**TRECHO:**
------------

Era um dia bem frio de julho de 2020. Por volta das 7h30, eu chegava para mais uma visita correicional na Penitenciária III de Franco da Rocha (SP) juntamente com a neblina típica da geografia do lugar. A última parte do trajeto era uma subida bem íngreme cujo acesso só era permitido para carros oficiais ou parentes dos presos condenados que ali cumpriam sua pena em regime fechado, os quais costumavam madrugar na fila de atendimento.
No meio da subida, uma senhora carregava duas sacolas de mantimentos até o momento em que caiu e as coisas começaram a rolar ladeira abaixo. Pedi para o motorista parar o carro, abri a porta e saí para socorrê-la, enquanto o motorista também desceu para resgatar os pertences que se alojaram ao longo do meio-fio da rua.
Levamos a vítima da lei da gravidade para a enfermaria da penitenciária. O joelho ficou avariado e o enfermeiro providenciou os primeiros socorros. Enquanto ele fazia o curativo, ela se identificou como Maria (nome fictício). Estava ali para deixar algumas coisas para seu filho, José (nome fictício), condenado por roubo de carga à pena de 5 anos e 4 meses.
Ela desatou a desabafar sobre sua dura realidade – sustentava a nora, as três netas e trabalhava de domingo a domingo – enquanto a ouvia com atenção. Dizia que, apesar de seu filho ter cumprido apenas 1 ano da pena, ela aguardava, ansiosamente, pela progressão de regime dele. Lá pelas tantas, perguntei-lhe o que movia sua vontade para suas idas e vindas semanais até o cárcere do filho. Ela respondeu:
– A esperança. A esperança na redenção dele. Ele era réu primário. Envolveu-se com o pessoal errado e merece pagar por isso. Eu o avisei antes. Sem esperança ninguém consegue viver, não é?
Concordei com ela. Começou a chorar enquanto dizia que as lágrimas, embora a queimassem por dentro, consolavam sua dor de mãe. Ofereci-lhe um lenço. Emendei:
– Já leu alguma biografia de Santa Mônica? Ela foi mãe de Santo Agostinho e, durante anos, chorou copiosamente pela redenção do filho. Ela tem experiência no assunto. Pode lhe ajudar bastante. Leia também a carta do Papa Francisco para as mães dos presidiários de Roma. Tem umas palavras muito tocantes e uns conselhos muito úteis.

------------

**TRECHOS DO MATERIAL:**
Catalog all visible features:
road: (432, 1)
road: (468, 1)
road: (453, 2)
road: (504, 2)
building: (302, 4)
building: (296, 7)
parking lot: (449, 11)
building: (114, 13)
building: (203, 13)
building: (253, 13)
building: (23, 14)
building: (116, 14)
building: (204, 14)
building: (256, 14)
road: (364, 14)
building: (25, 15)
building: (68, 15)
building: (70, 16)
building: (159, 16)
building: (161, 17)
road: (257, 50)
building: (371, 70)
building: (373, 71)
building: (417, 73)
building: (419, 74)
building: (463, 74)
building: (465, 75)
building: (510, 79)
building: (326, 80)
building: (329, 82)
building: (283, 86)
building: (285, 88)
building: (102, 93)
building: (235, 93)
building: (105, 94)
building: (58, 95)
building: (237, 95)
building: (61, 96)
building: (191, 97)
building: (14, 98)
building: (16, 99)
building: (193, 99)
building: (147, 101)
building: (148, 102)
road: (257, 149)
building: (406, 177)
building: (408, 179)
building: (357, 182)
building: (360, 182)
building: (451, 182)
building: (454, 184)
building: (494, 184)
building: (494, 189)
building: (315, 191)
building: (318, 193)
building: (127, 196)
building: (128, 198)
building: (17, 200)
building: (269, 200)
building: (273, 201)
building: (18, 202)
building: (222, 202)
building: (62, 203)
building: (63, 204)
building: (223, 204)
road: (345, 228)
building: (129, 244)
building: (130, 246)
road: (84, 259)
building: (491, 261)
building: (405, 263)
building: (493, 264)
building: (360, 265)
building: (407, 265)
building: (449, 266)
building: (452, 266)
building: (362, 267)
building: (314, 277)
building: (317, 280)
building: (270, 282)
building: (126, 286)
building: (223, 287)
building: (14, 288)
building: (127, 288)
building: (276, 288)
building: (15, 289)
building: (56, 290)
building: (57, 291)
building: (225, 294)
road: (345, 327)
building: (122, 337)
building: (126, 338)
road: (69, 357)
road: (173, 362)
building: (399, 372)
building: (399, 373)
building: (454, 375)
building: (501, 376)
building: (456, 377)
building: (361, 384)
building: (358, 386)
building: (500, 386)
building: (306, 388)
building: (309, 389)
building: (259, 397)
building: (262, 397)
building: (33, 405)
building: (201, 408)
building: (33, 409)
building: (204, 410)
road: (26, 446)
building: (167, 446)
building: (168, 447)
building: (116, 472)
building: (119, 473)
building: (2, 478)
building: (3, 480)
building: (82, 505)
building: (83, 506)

------------

**TAREFAS:**
[1] Transcreva do relato o trecho entre "Ela desatou a" e "viver, não é?", inclusive.
[2] Responda com base no relato:
(a) Em que mês e ano ocorreu a visita?
(b) Por qual crime o filho de Maria foi condenado?
(c) De quem Santa Mônica foi mãe?

**RESPOSTAS:**
[1]
Ela desatou a desabafar sobre sua dura realidade – sustentava a nora, as três netas e trabalhava de domingo a domingo – enquanto a ouvia com atenção. Dizia que, apesar de seu filho ter cumprido apenas 1 ano da pena, ela aguardava, ansiosamente, pela progressão de regime dele. Lá pelas tantas, perguntei-lhe o que movia sua vontade para suas idas e vindas semanais até o cárcere do filho. Ela respondeu:
– A esperança. A esperança na redenção dele. Ele era réu primário. Envolveu-se com o pessoal errado e merece pagar por isso. Eu o avisei antes. Sem esperança ninguém consegue viver, não é?

[2]
(a) Julho de 2020.
(b) Roubo de carga.
(c) De Santo Agostinho.